Doch das angepeilte Ziel rechter Kräfte sei nicht bloß die Abschaffung der Ehe für alle oder Massenabschiebungen. Sondern letztlich der Abbau von demokratischen Grundrechten. "Faschismus ist nicht nur die politische Forderung einer bestimmten Gruppe, er bedroht uns alle."

Viele Menschen in der Mitte der Gesellschaft würden sich für die Diskriminierung an den Rändern allerdings nicht oder nur sehr wenig interessieren. Weil sie sich selbst nicht betroffen fühlten. "Sie verstehen nicht, dass, wenn eine Gruppierung einfach so entrechtet werden kann, sie die nächsten sein könnten", so Koenig.

"Wenn die Menschenrechte einer Gruppe in Gefahr sind, sind die Menschenrechte aller in Gefahr. Erst geht man gegen Migrant*innen vor, dann gegen trans Personen, dann gegen arme Menschen und Menschen mit Behinderung."

Hunklinger schließt sich dem an: "Nur weil manche Menschen noch nicht betroffen sind, heißt das nicht, dass es in zehn Jahren immer noch so ist. Es beginnt bei den Minderheiten, aber es endet in der Mitte der Gesellschaft."

Jeder könnte betroffen sein

Umso mehr komme es darauf an, Räume zu schaffen und zu bewahren, "in denen Menschen sie selbst sein können" - sei es durch Offenheit am Arbeitsplatz, in der Familie oder im Freundeskreis. Dazu gehöre auch, diskriminierende Äußerungen "nicht über sich ergehen zu lassen und die betreffenden Personen darauf hinzuweisen".
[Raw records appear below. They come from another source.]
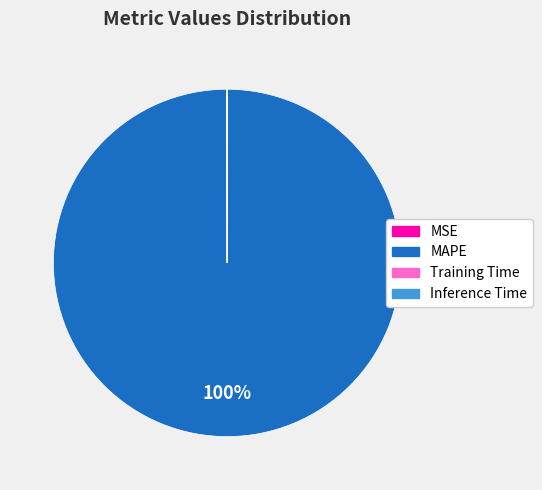

Is it true that MAPE is 100% of the pie?

True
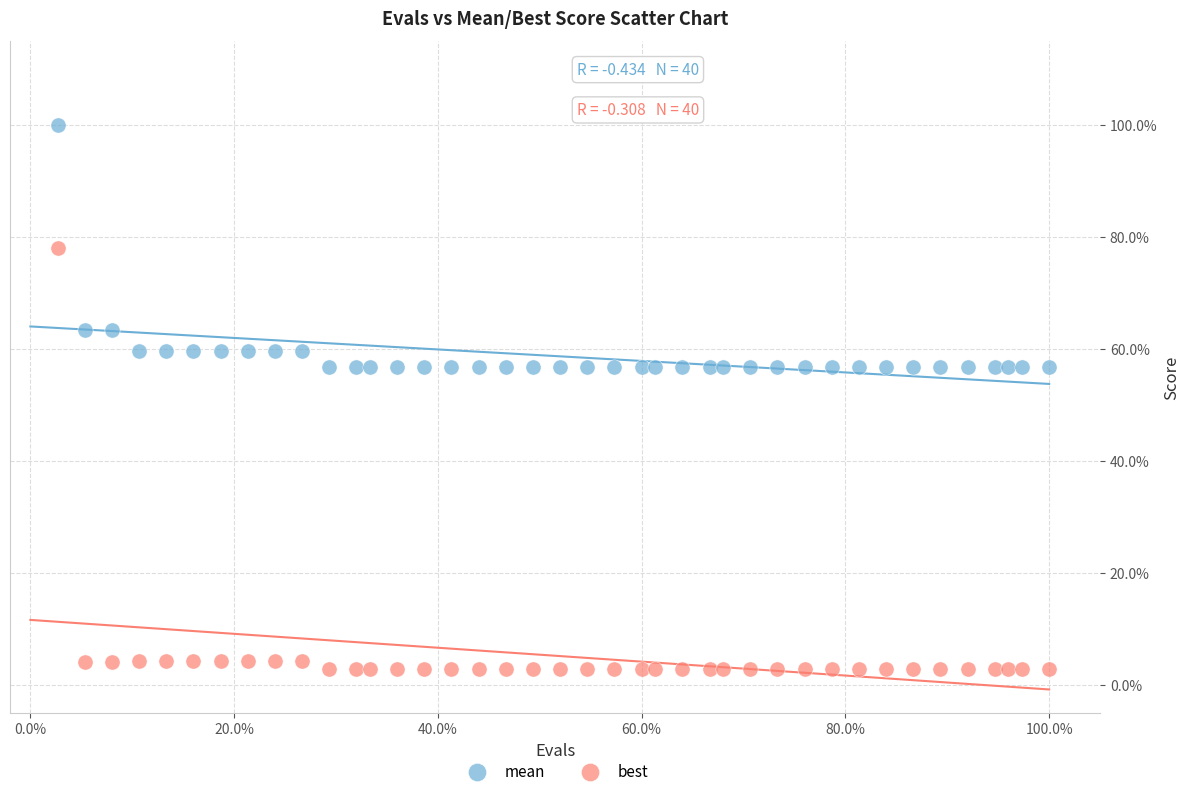

Which series reaches the maximum Y coordinate?

mean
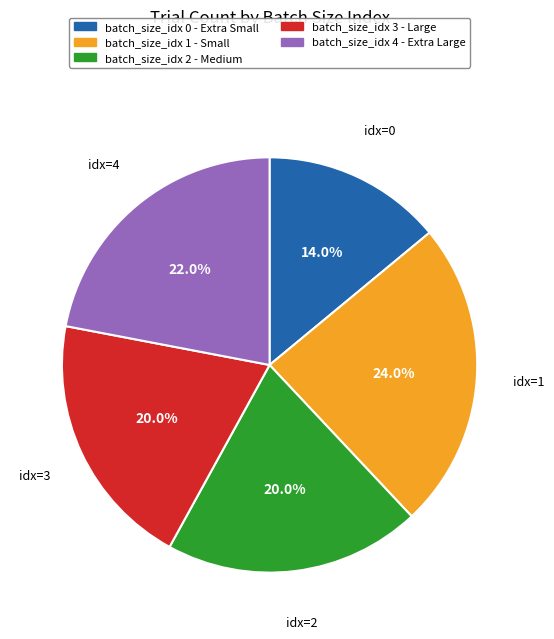

Is there a majority slice in this chart?

No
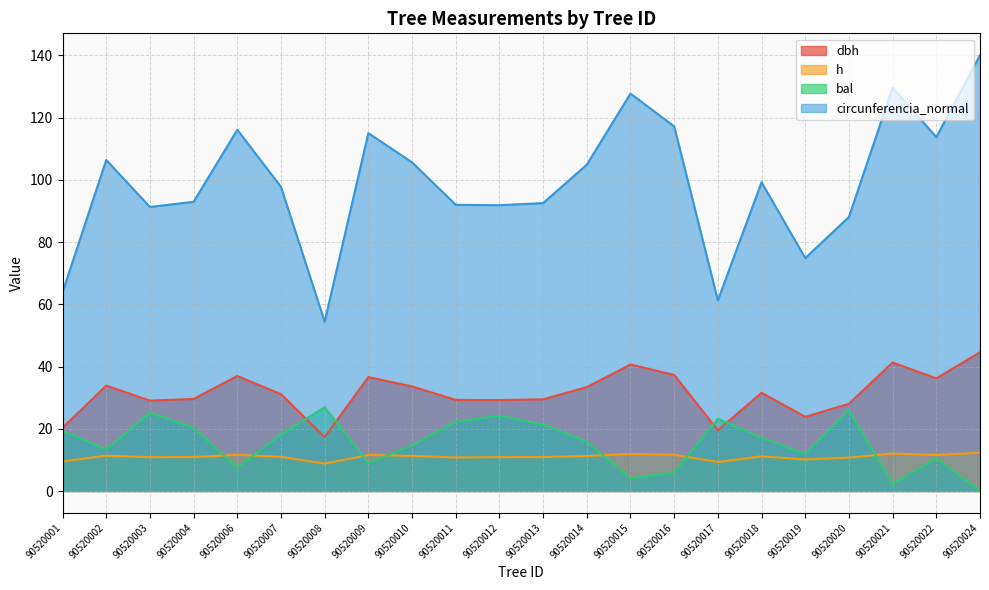

How many values in the h series are below 11?

11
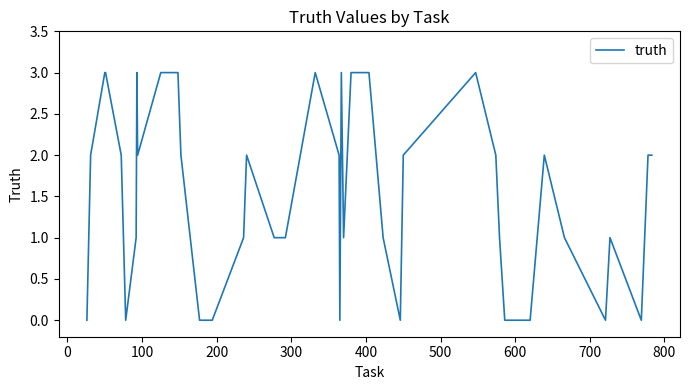

Does the chart display data point markers on the line(s)?

No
Es könne auch helfen, sich selbst zu befragen: "Darf ich heiraten, wen ich will? Kann ich arbeiten, was ich will? Kann ich mich im öffentlichen Raum bewegen, wie ich will? Wenn ich das alles mit Ja beantworten kann, schön. Aber ich muss auch darüber nachdenken, was passiert, wenn all das nicht so wäre", so Hunklinger.

Trotz des Rechtsrucks und erstarkenden Demokratiefeinden sei es vor allem wichtig, die Hoffnung nicht zu verlieren und den Kopf nicht in den Sand zu stecken. "Ob in einer politischen Organisation, in einer Partei oder Gewerkschaft oder auf Social Media" - es gebe viele Bereiche, in denen man sich zusammentun und gemeinsam aktiv werden kann. Wichtig sei vor allem, der Spaltung der Gesellschaft geschlossen entgegenzutreten.

Auch Koenig appelliert, dass Menschen wieder näher zusammenrücken und sich auf ihre Gemeinsamkeiten besinnen, statt auf Unterschiede. "Denn Demokratie funktioniert nur mit Zusammenhalt."